» EXCERPT:
────────

A more costly and labor-intensive project is to implement an interactive voice response (IVR) technology, which routes callers to an easy to navigate automated phone messaging system that suggests self-service options. This technology is heavily utilized successfully in other industries, but most healthcare providers overlook it even though the statistics show that patients still want to pay their bill over the phone. A larger win with significant capital needs is identifying a patient’s preference to pay with a devoted marketing strategy. 

Providers could also use a technical approach and implement smart algorithms or aggregate multiple data sources to glean insights on patient preferences. In the long run, providers that segment patients by their bill pay preferences can promote prompt payment via individualized communication channels.

4. Lauren Robinson: Your firm has over 35 years of radiology billing experience which gives you a distinct perspective on traditional collections policies. What are some examples of strategies your firm has used to improve collections in hospital-based radiology?

Larry Buller Jr.: Hospital-based radiology is unique because a patient receiving a radiology procedure or service typically does not directly interact with a physician and may not return to that facility again.  A fully functional portal is not necessary in hospital-based radiology billing because patients don’t have a need to return to it, but there are still simple design elements that can impact collections performance. For example, our company’s bill pay portal originally asked patients to ‘sign up’ to pay their bill. We found that this wording deterred patients from participating, even though the portal never required a username. After we changed the wording from ‘sign up’ to ‘pay my bill’, the portal engagement rate increased by 15% within 30 days. This type of change is not applicable to all service lines, but I encourage providers to evaluate how their patients interact with the portal and payment options.

────────

(Stored data entries)
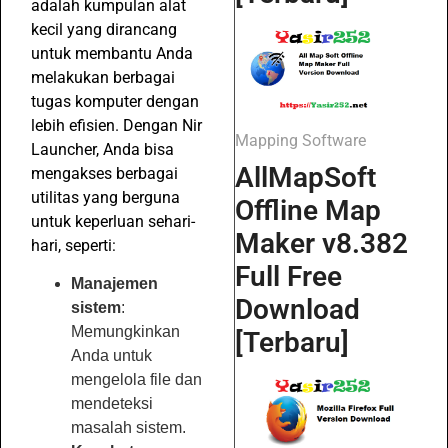
adalah kumpulan alat
kecil yang dirancang
untuk membantu Anda
melakukan berbagai
tugas komputer dengan
lebih efisien. Dengan Nir
Mapping Software
Launcher, Anda bisa
AllMapSoft
mengakses berbagai
utilitas yang berguna
Offline Map
untuk keperluan sehari-
Maker v8.382
hari, seperti:
Full Free
Manajemen
Download
sistem
:
Memungkinkan
[Terbaru]
Anda untuk
mengelola file dan
mendeteksi
masalah sistem.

────────

» SET OF TASKS:
[1] In the interview on radiology billing, how much did portal engagement rise after the wording changed from 'sign up' to 'pay my bill'?
[2] Write the next part of the interview on radiology billing, picking up after its final sentence.

» ANSWER SECTION:
[1] It rose 15% within 30 days.

[2]
5. Lauren Robinson: Digital communication strategies are receiving a lot of attention. What are the benefits and drawbacks of a digital payment approach?

Larry Buller Jr.: Patients want more accessible ways to pay their bills, and text and email reminders are a great tool to prompt payment, improve the patient experience, and overall satisfaction. But it’s critical that these tools are completely integrated into the entire patient pay experience. If they function independently from one another or the rollout is more of a ‘set it and forget it,’, it can lead to patient complaints. 

Another consideration is that text and email communications might be met with patient skepticism because of the rise in phishing schemes. Patients are more mindful of fraud prevention and unsolicited digital outreach is now being met with more caution. That is not to say broadly that people do not want to receive texts or emails, but you need to ensure that your digital approach accounts for individual patient preferences and is secure and compliant.

6. Lauren Robinson: We’ve discussed market expectations and the evolving status quo for patient pay experience, but what’s next? What is the future of the patient pay experience?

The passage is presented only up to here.